■ TASK STATEMENT ■
Answer with a single number, the count of lines in the material below that contain the word "manote".

■ EXERCISE INPUTS ■
========================================================================

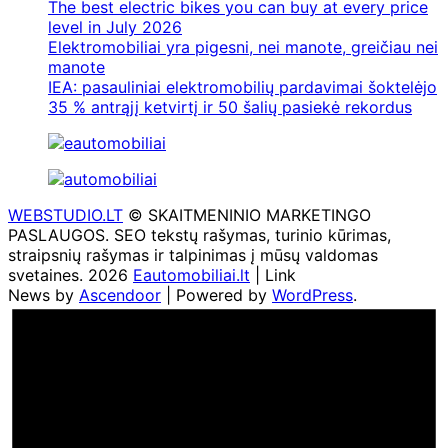
The best electric bikes you can buy at every price
level in July 2026
Elektromobiliai yra pigesni, nei manote, greičiau nei
manote
IEA: pasauliniai elektromobilių pardavimai šoktelėjo
35 % antrąjį ketvirtį ir 50 šalių pasiekė rekordus
WEBSTUDIO.LT
© SKAITMENINIO MARKETINGO
PASLAUGOS. SEO tekstų rašymas, turinio kūrimas,
straipsnių rašymas ir talpinimas į mūsų valdomas
svetaines. 2026
Eautomobiliai.lt
| Link
News by
Ascendoor
| Powered by
WordPress
.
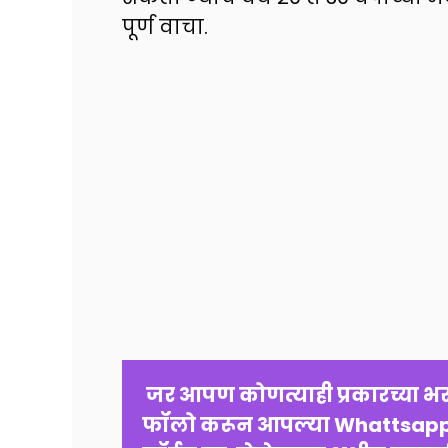
पूर्ण वाचा.
 जर आपण कोणत्याही प्रकारच्या भरतीची तयारी करत असाल तर वरती दिलेल्या लिंक 
फॉलो करून आपल्या Whattsapp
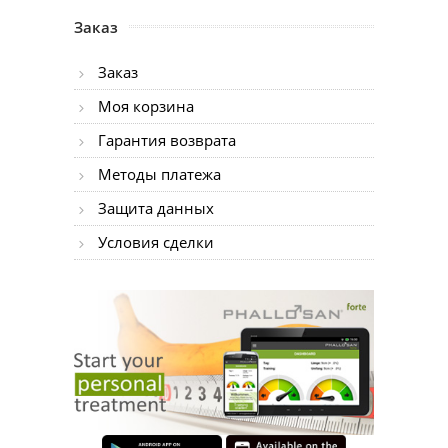
Заказ
Заказ
Моя корзина
Гарантия возврата
Методы платежа
Защита данных
Условия сделки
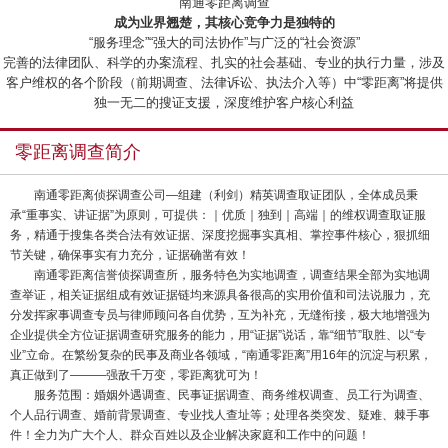
“南通零距离调查”
成为业界翘楚，其核心竞争力是独特的
“服务理念”“强大的司法协作”与广泛的“社会资源”
完善的法律团队、科学的办案流程、扎实的社会基础、专业的执行力量，涉及
客户维权的各个阶段（前期调查、法律诉讼、执法介入等）中“零距离”将提供
独一无二的搜证支援，深度维护客户核心利益
零距离调查简介
南通零距离侦探调查公司—组建（利剑）精英调查取证团队，全体成员秉
承“重事实、讲证据”为原则，可提供：｜优质｜独到｜高端｜的维权调查取证服
务，精通于搜集各类合法有效证据、深度挖掘事实真相、掌控事件核心，狠抓细
节关键，确保事实有力充分，证据确凿有效！
南通零距离信誉侦探调查所，服务特色为实地调查，调查结果全部为实地调
查举证，相关证据组成有效证据链均来源具备很高的实用价值和司法说服力，充
分发挥家事调查专员与律师顾问各自优势，互为补充，无缝衔接，极大地增强为
企业提供全方位证据调查研究服务的能力，用“证据”说话，靠“细节”取胜、以“专
业”立命。在繁纷复杂的民事及商业各领域，“南通零距离”用16年的沉淀与积累，
真正做到了———强敌千万变，零距离犹可为！
服务范围：婚姻外遇调查、民事证据调查、商务维权调查、员工行为调查、
个人品行调查、婚前背景调查、专业找人查址等；处理各类突发、疑难、棘手事
件！全力为广大个人、群众百姓以及企业解决家庭和工作中的问题！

========================================================================

■ SOLUTION TO THIS PROBLEM ■
2